Implications and Future Directions
PokeeResearch-7B demonstrates that careful integration of reinforcement learning from AI feedback and robust reasoning scaffolds can yield research-grade agents that are both cost-efficient and resilient. The use of unbiased on-policy RL algorithms (RLOO) and semantic reward signals (AI feedback) directly optimizes for human-aligned answer quality, moving beyond surface-level lexical metrics.

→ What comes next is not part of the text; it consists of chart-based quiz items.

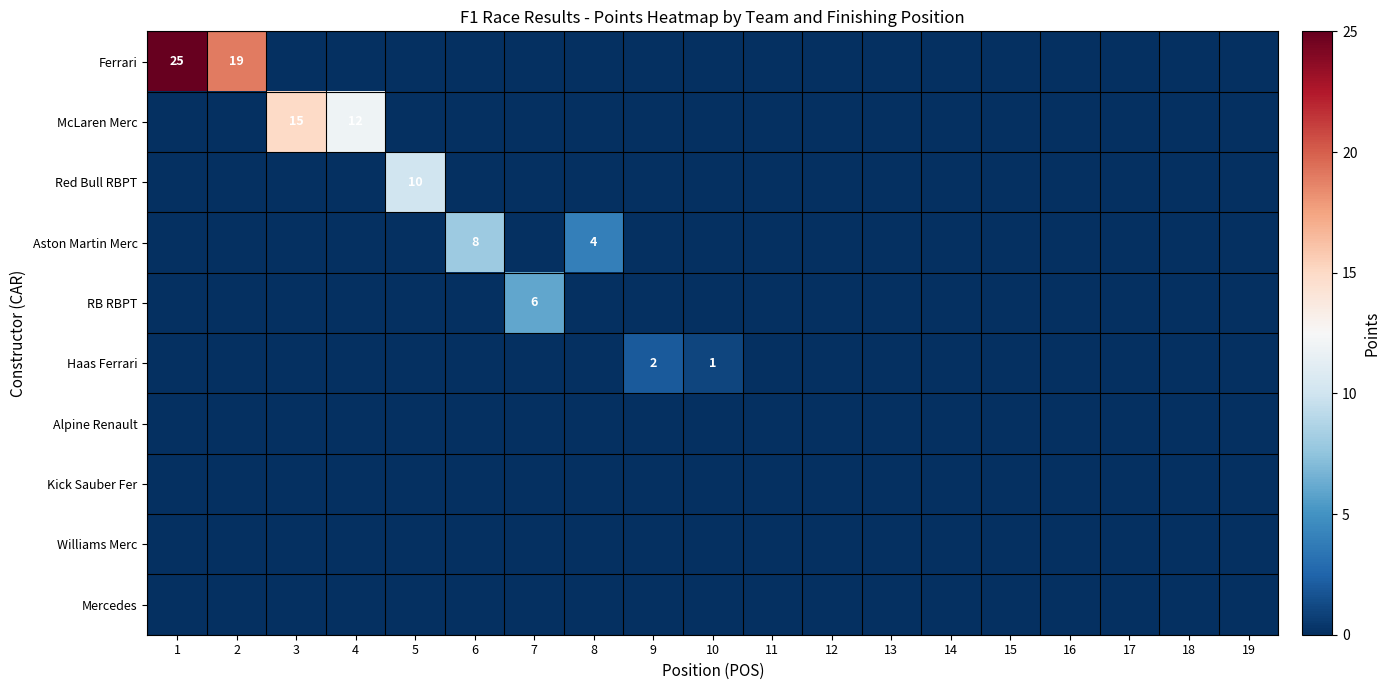

The Haas Ferrari series shows 2 at 10. True or false?

False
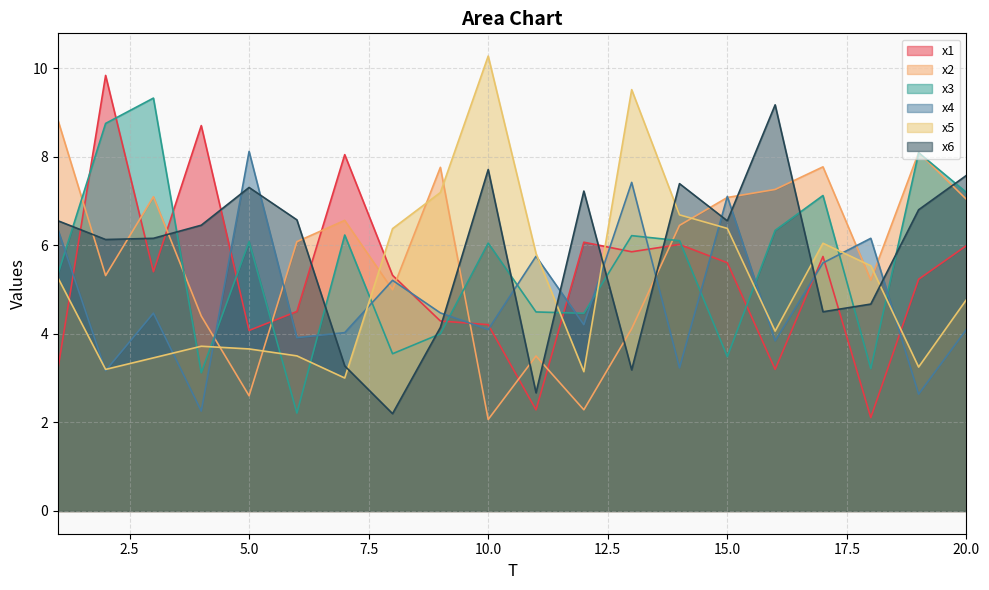

How many categories are shown in the chart?

20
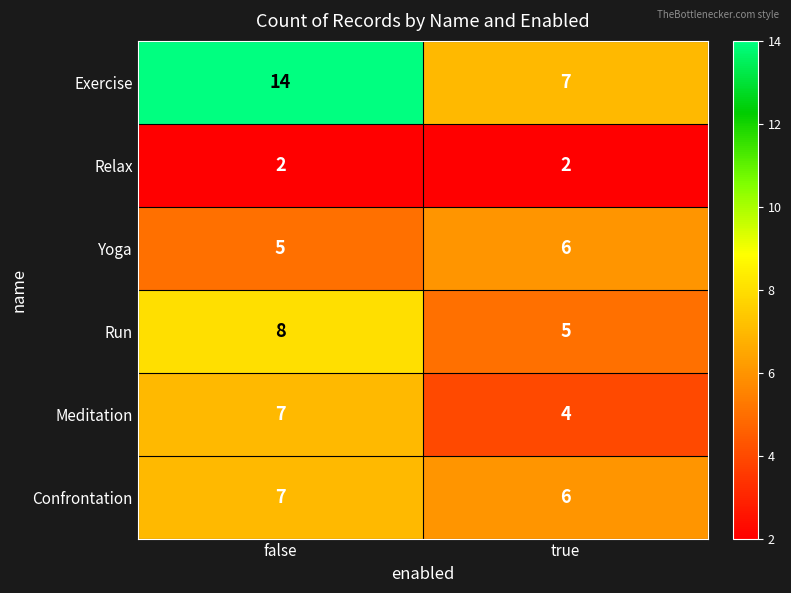

What is the total value across all series at true?

30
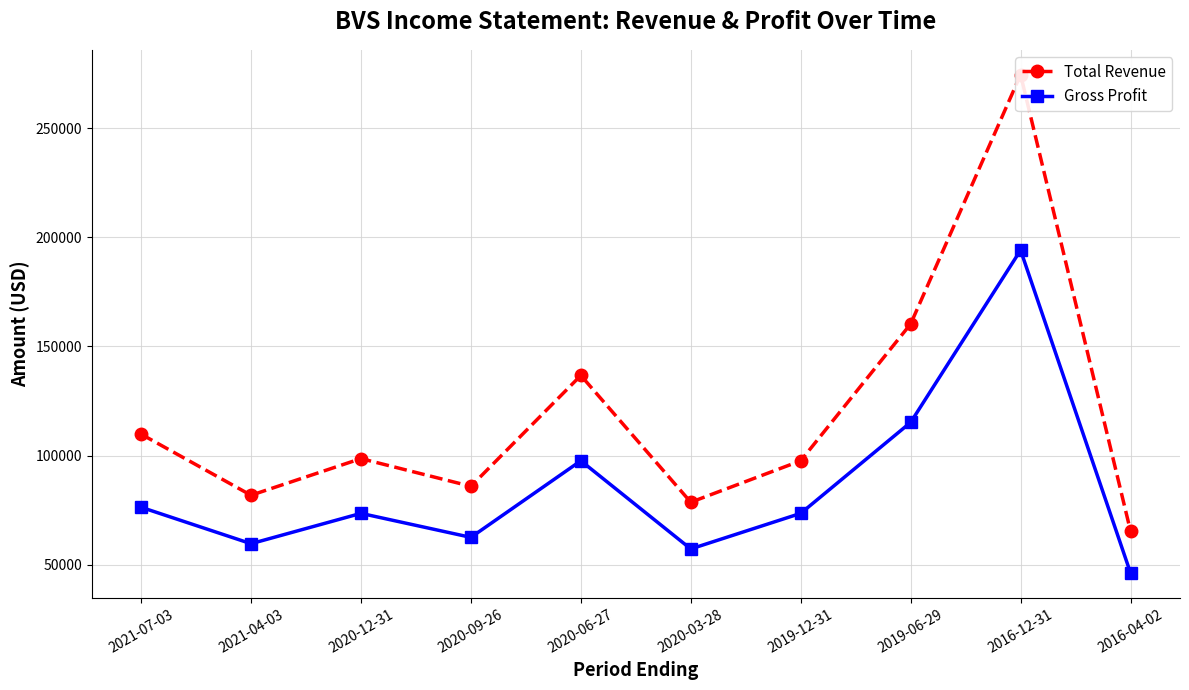

What is the label of the 2nd point from the left?

2021-04-03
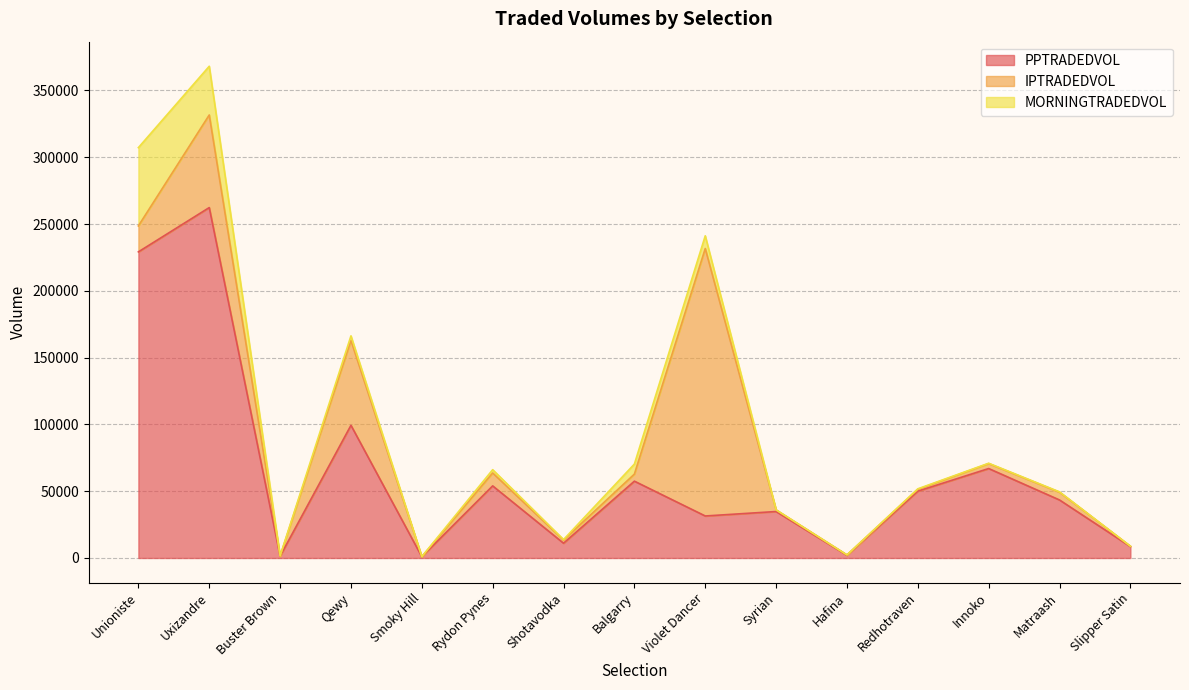

Which series has the widest spread of values?

PPTRADEDVOL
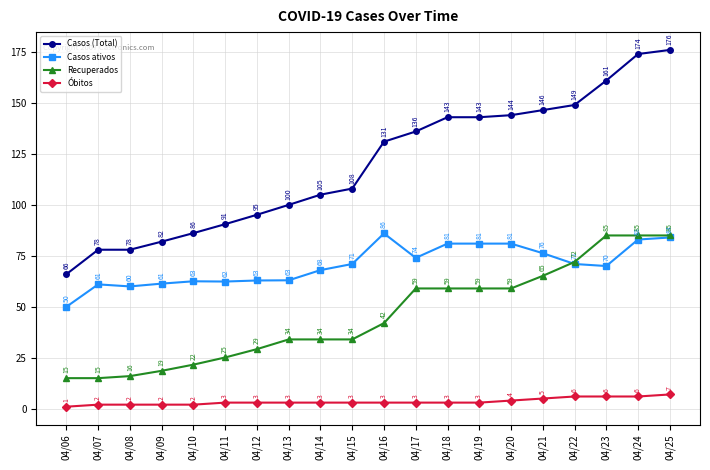

How many data points does each series have?

20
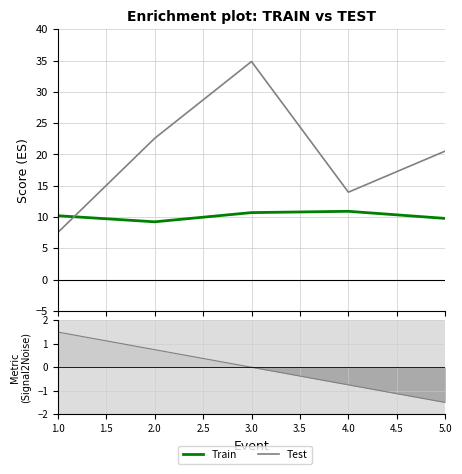

What is the lowest value of the Train series?

9.2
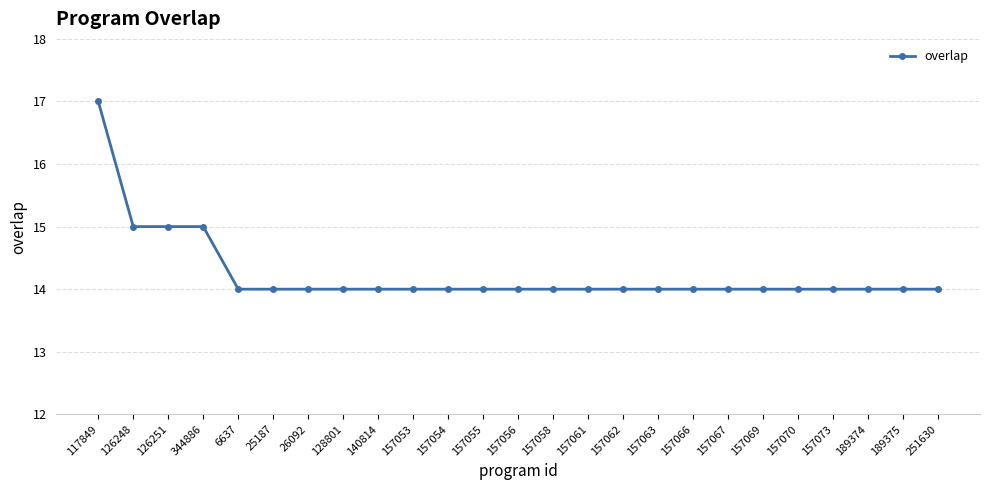

What is the difference between the maximum and minimum values?

3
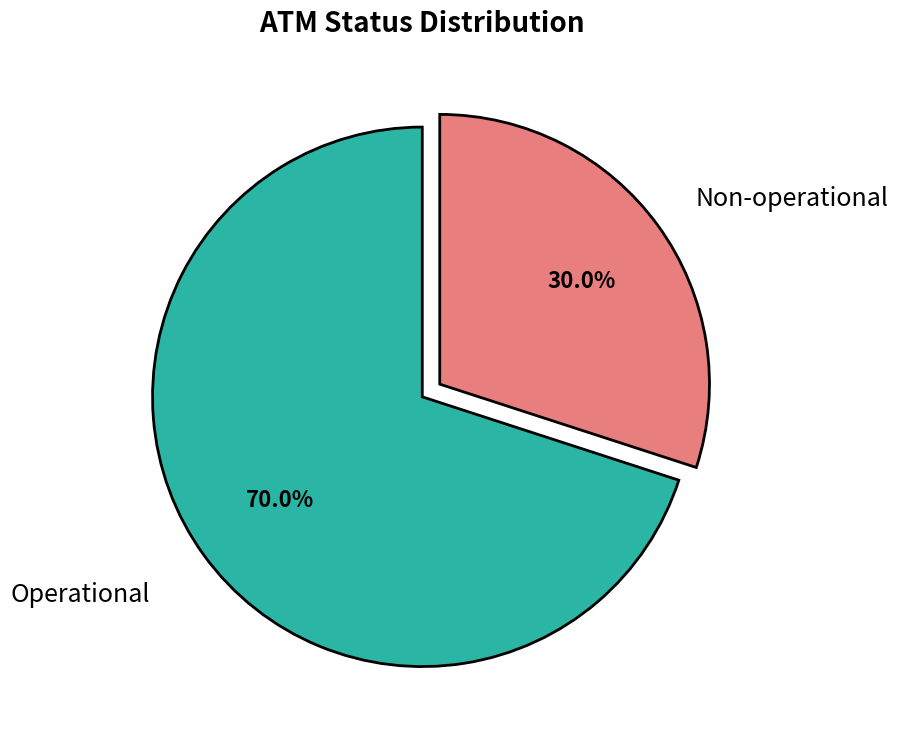

Which category has the smallest portion of the pie?

Non-operational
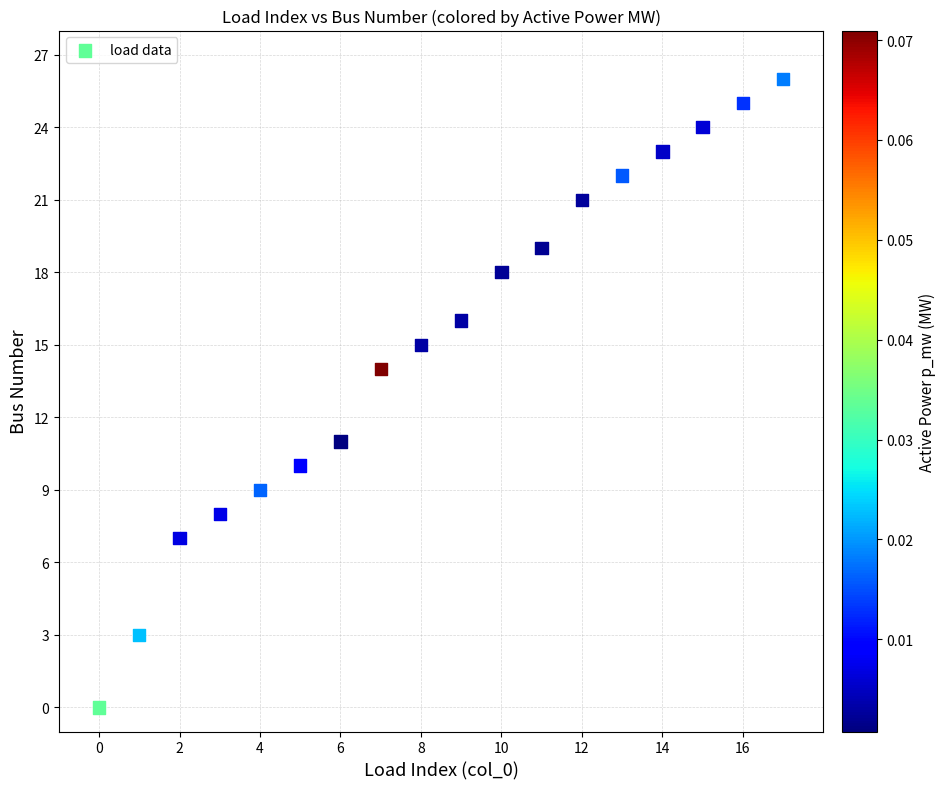

What is the range of Y values (max minus min)?

26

Practically, the framework enables scalable deployment of deep research agents in open-domain settings, with robust handling of tool failures and dynamic environments. The modular tool-use and multi-threaded synthesis strategies are extensible to more complex toolchains and multi-modal research tasks.
Theoretically, the results suggest that reliability and alignment are as critical as model scale for advancing autonomous research agents. Future work may explore further improvements in reward modeling, integration of additional tools (e.g., code execution, data analysis), and extension to multi-modal and long-context reasoning. The open-source release of PokeeResearch-7B and its inference code provides a foundation for reproducible research and community-driven development.
Conclusion
PokeeResearch-7B establishes a new standard for 7B-scale deep research agents by combining reinforcement learning from AI feedback with a robust, self-correcting reasoning scaffold. The agent achieves state-of-the-art performance across diverse benchmarks, validating the efficacy of its design in both reasoning quality and operational resilience. The framework's emphasis on reliability, alignment, and modularity offers a promising direction for future research in scalable, autonomous, and human-aligned AI agents.